[BLOQUE DE TEXTO]

Esta planta apoya el bienestar de la sangre, la piel, los riñones, el hígado y el páncreas… pero hazlo de esta manera

En la herbolaria tradicional existen plantas muy valoradas por su uso integral en el cuidado del organismo, especialmente cuando se consumen de forma responsable y como complemento de hábitos saludables. Una de las más conocidas es el diente de león, una planta común que muchas veces pasa desapercibida, pero que ha sido utilizada durante generaciones para apoyar distintas funciones del cuerpo. Es importante aclarar que no “limpia de un solo golpe” ni sustituye tratamientos médicos, pero sí puede apoyar procesos naturales del organismo cuando se usa correctamente.

El diente de león se ha empleado tradicionalmente para favorecer la digestión, apoyar el funcionamiento del hígado, contribuir a la eliminación de líquidos y reflejarse en una piel con mejor aspecto. También se consume como parte de rutinas depurativas suaves, siempre acompañadas de buena hidratación y alimentación balanceada.

Receta tradicional de infusión de diente de león

Ingredientes:

1 cucharada de hojas o raíz de diente de león secas

2 tazas de agua

Preparación:
Hierve el agua y añade el diente de león. Cocina a fuego bajo durante 10 minutos. Apaga, tapa y deja reposar 5 minutos. Cuela antes de beber.

Indicaciones para su uso adecuado

Consume 1 taza al día, preferiblemente después de una comida.

Si es la primera vez, comienza con media taza.

Úsalo por períodos cortos (7 a 10 días), no de forma continua.

[/BLOQUE DE TEXTO]

* **COMPLETA LO SIGUIENTE**
[1] Según el texto sobre el diente de león, ¿cuántos minutos debe cocinarse la infusión a fuego bajo?
[2] Indica si cada afirmación concuerda con el texto sobre el diente de león: (a) la infusión puede tomarse de forma continua; (b) quien la prueba por primera vez debe empezar con media taza; (c) el diente de león sustituye los tratamientos médicos.
[3] Prolonga el texto sobre el diente de león a partir de su última oración.
Los ítems constituyen material independiente del texto sobre el diente de león.

[CONTENIDO DEL CONJUNTO]

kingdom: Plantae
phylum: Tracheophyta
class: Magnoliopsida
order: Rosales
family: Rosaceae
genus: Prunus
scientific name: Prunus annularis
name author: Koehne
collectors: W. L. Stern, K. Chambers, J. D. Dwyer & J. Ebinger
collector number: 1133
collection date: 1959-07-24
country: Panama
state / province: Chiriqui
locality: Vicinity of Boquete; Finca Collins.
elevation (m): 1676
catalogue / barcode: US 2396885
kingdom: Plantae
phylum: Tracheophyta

[/CONTENIDO DEL CONJUNTO]

* **TAREAS RESUELTAS**
[1] Durante 10 minutos.

[2]
(a) No: "Úsalo por períodos cortos (7 a 10 días), no de forma continua."
(b) Sí: "Si es la primera vez, comienza con media taza."
(c) No: "no “limpia de un solo golpe” ni sustituye tratamientos médicos"

[3]
Acompaña su consumo con agua suficiente y una dieta ligera.

También puede usarse de forma externa: la infusión fría puede aplicarse como tónico suave para la piel.

Uso alternativo: agua depurativa suave

Puedes añadir unas hojas frescas de diente de león bien lavadas a una jarra de agua junto con rodajas de limón y dejar reposar por unas horas para una bebida refrescante.

Precauciones importantes

No recomendado durante el embarazo o lactancia sin consultar a un profesional.

Evita su uso si tienes problemas biliares, cálculos o enfermedades renales sin supervisión médica.

No recolectes plantas de zonas contaminadas.

Suspende su uso si notas molestias digestivas o reacciones adversas.

Recuerda que “natural” no significa inocuo.

El diente de león no es una cura milagrosa, pero puede ser un aliado natural dentro de un estilo de vida consciente. Usado con respeto y moderación, apoya el bienestar general y ayuda al cuerpo a trabajar de manera más equilibrada, siempre escuchando sus señales y necesidades.